▸ 課題: 記録のすべての行を一字も変えずに引用すること。画像は答えに含めない。
□ □ □ □ □
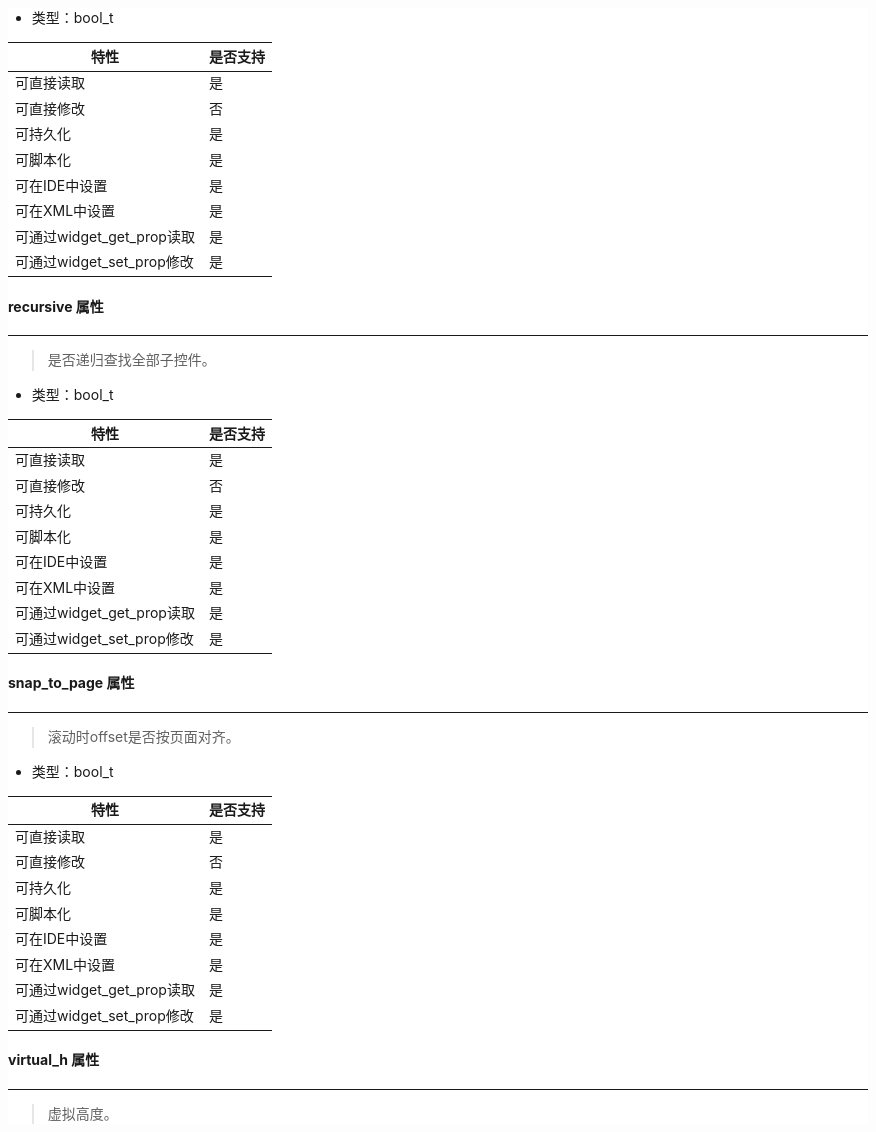 * 类型：bool\_t

| 特性 | 是否支持 |
| -------- | ----- |
| 可直接读取 | 是 |
| 可直接修改 | 否 |
| 可持久化   | 是 |
| 可脚本化   | 是 |
| 可在IDE中设置 | 是 |
| 可在XML中设置 | 是 |
| 可通过widget\_get\_prop读取 | 是 |
| 可通过widget\_set\_prop修改 | 是 |
#### recursive 属性
-----------------------
> <p id="scroll_view_t_recursive">是否递归查找全部子控件。

* 类型：bool\_t

| 特性 | 是否支持 |
| -------- | ----- |
| 可直接读取 | 是 |
| 可直接修改 | 否 |
| 可持久化   | 是 |
| 可脚本化   | 是 |
| 可在IDE中设置 | 是 |
| 可在XML中设置 | 是 |
| 可通过widget\_get\_prop读取 | 是 |
| 可通过widget\_set\_prop修改 | 是 |
#### snap\_to\_page 属性
-----------------------
> <p id="scroll_view_t_snap_to_page">滚动时offset是否按页面对齐。

* 类型：bool\_t

| 特性 | 是否支持 |
| -------- | ----- |
| 可直接读取 | 是 |
| 可直接修改 | 否 |
| 可持久化   | 是 |
| 可脚本化   | 是 |
| 可在IDE中设置 | 是 |
| 可在XML中设置 | 是 |
| 可通过widget\_get\_prop读取 | 是 |
| 可通过widget\_set\_prop修改 | 是 |
#### virtual\_h 属性
-----------------------
> <p id="scroll_view_t_virtual_h">虚拟高度。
□ □ □ □ □
▸ 回答:
 * 类型：bool\_t

| 特性 | 是否支持 |
| -------- | ----- |
| 可直接读取 | 是 |
| 可直接修改 | 否 |
| 可持久化   | 是 |
| 可脚本化   | 是 |
| 可在IDE中设置 | 是 |
| 可在XML中设置 | 是 |
| 可通过widget\_get\_prop读取 | 是 |
| 可通过widget\_set\_prop修改 | 是 |
#### recursive 属性
-----------------------
> <p id="scroll_view_t_recursive">是否递归查找全部子控件。

* 类型：bool\_t

| 特性 | 是否支持 |
| -------- | ----- |
| 可直接读取 | 是 |
| 可直接修改 | 否 |
| 可持久化   | 是 |
| 可脚本化   | 是 |
| 可在IDE中设置 | 是 |
| 可在XML中设置 | 是 |
| 可通过widget\_get\_prop读取 | 是 |
| 可通过widget\_set\_prop修改 | 是 |
#### snap\_to\_page 属性
-----------------------
> <p id="scroll_view_t_snap_to_page">滚动时offset是否按页面对齐。

* 类型：bool\_t

| 特性 | 是否支持 |
| -------- | ----- |
| 可直接读取 | 是 |
| 可直接修改 | 否 |
| 可持久化   | 是 |
| 可脚本化   | 是 |
| 可在IDE中设置 | 是 |
| 可在XML中设置 | 是 |
| 可通过widget\_get\_prop读取 | 是 |
| 可通过widget\_set\_prop修改 | 是 |
#### virtual\_h 属性
-----------------------
> <p id="scroll_view_t_virtual_h">虚拟高度。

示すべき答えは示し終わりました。